Within a couple of weeks, Havener pieced to together a upbeat collage of powerful imagery, including Granada’s “#RiseLawrence” marquee and Dusty Bookshelf’s “Love Lawrence” window art, and he closed the film with The Bottleneck’s front-door sign: Be Kind / Be Well / We Will / Be Back Soon

“He did such a great job of using language that was just found out in the world,” Babson says. “The way it ends with the sign of the Bottleneck, I was like, ‘Dude, that’s perfect.’ I don’t know who wrote it, but it works. It works well.”

As a filmmaker, Havener explains, the challenge, along with logistics of shooting during a shutdown, was how to make hope work: “How do you avoid cliché?

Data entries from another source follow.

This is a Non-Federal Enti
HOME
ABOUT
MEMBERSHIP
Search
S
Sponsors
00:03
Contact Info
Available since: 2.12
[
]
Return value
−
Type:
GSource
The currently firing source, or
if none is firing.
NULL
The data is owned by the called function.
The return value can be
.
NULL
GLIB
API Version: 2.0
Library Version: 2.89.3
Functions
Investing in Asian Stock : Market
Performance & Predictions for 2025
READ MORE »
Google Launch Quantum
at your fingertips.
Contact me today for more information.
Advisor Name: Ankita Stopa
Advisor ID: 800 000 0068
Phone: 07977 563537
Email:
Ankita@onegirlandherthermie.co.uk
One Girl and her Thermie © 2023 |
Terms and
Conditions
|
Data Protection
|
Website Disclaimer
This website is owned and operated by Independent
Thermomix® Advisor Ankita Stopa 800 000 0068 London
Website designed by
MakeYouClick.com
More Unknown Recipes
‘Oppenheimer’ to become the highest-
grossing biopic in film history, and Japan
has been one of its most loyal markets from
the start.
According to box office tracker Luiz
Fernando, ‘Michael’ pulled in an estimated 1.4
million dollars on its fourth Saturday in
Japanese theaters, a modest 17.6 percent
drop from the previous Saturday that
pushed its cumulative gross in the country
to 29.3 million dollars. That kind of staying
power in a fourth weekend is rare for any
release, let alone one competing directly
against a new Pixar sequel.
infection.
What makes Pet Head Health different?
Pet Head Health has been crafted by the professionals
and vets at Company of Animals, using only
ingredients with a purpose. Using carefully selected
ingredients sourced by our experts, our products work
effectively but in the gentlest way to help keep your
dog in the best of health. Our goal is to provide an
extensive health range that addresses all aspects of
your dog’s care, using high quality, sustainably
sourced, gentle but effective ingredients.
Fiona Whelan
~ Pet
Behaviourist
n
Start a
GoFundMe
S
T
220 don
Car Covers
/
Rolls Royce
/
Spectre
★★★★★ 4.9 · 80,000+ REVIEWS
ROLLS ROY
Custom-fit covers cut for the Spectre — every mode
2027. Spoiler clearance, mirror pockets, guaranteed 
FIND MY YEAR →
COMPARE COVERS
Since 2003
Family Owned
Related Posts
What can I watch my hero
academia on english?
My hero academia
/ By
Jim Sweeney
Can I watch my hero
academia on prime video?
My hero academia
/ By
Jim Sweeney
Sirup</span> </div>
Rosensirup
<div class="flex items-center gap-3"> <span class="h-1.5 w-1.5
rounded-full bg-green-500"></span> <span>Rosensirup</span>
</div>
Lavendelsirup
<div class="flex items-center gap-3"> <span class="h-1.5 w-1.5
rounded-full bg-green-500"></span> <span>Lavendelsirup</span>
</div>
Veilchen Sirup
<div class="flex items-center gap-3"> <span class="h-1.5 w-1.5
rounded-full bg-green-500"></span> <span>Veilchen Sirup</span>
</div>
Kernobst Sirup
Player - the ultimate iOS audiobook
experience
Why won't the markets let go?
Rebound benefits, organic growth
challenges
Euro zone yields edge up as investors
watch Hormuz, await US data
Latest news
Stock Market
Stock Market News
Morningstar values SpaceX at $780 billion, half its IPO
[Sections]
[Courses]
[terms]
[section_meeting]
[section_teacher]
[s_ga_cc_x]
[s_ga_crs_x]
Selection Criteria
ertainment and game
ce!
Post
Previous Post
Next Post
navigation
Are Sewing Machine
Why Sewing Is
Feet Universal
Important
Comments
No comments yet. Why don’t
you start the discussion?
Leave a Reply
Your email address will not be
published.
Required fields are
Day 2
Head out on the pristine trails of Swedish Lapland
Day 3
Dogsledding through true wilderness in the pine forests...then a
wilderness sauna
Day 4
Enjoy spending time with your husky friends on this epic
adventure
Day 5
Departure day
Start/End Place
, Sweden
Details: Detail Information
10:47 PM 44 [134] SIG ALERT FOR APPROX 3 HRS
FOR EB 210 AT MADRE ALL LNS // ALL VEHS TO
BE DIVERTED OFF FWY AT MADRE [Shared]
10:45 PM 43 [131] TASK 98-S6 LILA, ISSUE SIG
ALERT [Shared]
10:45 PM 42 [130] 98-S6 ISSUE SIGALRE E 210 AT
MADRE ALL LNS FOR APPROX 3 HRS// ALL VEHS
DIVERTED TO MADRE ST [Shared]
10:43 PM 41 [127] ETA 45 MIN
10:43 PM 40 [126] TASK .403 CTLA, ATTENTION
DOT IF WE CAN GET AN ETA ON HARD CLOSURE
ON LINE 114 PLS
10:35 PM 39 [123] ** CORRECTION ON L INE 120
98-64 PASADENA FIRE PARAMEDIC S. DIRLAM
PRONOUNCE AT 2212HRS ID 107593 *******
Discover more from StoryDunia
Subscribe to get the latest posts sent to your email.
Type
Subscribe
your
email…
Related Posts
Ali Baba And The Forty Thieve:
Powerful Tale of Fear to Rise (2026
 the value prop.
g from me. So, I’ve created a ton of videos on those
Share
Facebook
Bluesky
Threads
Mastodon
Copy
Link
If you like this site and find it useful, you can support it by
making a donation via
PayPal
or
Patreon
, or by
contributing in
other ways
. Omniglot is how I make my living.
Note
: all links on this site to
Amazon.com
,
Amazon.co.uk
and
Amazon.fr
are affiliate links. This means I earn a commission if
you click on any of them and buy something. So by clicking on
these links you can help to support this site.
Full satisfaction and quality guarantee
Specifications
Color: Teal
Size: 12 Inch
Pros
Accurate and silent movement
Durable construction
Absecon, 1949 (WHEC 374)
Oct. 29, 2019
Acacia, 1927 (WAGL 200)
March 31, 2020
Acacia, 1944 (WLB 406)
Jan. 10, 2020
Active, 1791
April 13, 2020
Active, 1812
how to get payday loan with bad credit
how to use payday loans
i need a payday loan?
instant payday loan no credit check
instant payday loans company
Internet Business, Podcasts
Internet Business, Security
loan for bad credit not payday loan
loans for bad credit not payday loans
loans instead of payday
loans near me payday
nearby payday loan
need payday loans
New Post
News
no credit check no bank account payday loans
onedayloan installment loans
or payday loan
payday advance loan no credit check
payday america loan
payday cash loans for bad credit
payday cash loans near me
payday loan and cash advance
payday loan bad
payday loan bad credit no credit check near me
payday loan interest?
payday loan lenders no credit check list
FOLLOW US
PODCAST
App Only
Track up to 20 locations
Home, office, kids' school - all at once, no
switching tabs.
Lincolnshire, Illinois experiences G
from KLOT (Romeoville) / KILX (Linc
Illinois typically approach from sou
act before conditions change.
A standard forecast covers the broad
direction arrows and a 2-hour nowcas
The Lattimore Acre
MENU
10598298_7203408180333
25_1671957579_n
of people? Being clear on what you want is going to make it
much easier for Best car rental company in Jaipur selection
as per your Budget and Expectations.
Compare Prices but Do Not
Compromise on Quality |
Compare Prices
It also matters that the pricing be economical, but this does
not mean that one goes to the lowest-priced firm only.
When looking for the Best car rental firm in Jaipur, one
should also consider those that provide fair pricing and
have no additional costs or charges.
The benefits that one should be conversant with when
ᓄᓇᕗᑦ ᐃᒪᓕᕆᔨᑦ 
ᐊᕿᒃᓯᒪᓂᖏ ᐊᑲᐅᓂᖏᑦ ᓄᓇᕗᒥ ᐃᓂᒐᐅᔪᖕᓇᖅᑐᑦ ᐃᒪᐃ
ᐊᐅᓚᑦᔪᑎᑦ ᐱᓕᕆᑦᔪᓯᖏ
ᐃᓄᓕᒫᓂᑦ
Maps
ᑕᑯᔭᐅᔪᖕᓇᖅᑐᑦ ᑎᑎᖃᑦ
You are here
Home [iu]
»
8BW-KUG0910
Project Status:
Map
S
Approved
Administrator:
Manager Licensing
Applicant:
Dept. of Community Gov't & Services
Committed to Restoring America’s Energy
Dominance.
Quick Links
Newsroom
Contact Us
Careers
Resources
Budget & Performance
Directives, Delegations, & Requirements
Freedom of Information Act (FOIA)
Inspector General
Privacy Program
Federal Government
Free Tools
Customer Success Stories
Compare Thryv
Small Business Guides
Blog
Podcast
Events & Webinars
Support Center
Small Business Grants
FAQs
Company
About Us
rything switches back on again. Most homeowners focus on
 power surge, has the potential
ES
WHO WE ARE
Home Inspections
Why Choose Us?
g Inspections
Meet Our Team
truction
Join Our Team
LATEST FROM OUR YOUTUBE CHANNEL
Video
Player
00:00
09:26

How do you avoid turning glib and trite and pandering to the audience? That’s one of the hard things about positive films.”

He also wrestled with what to include, and finally decided to make the film about the places and people he witnessed and interacted with in his daily life. Inspired by films “that put you in a framework of gratitude and hope and inspiration,” Havener’s journey of documenting life in Lawrence as a form of personal therapy and expression ultimately blossomed into a stirring tribute to interconnectedness that today’s children can one day use to describe summer 2020 to their own grandchildren.

“I love films that strike an emotional chord without being sentimental,” Havener says. “I’m not saying I’m great at it, but that’s what I shoot for.”

The film closes with a simple title card—“We love you, Larry”—that enlivens dormant sparks of hope as we all endure burdens of the unknown.

“This is why we love Lawrence,” Babson says. “This is what we’re missing. This is what we have to go back to when this is all over. So stay strong and don’t forget what makes this town cool. Don’t get too used to the way things are because we’re going to go back to this way that we love, sometime soon.”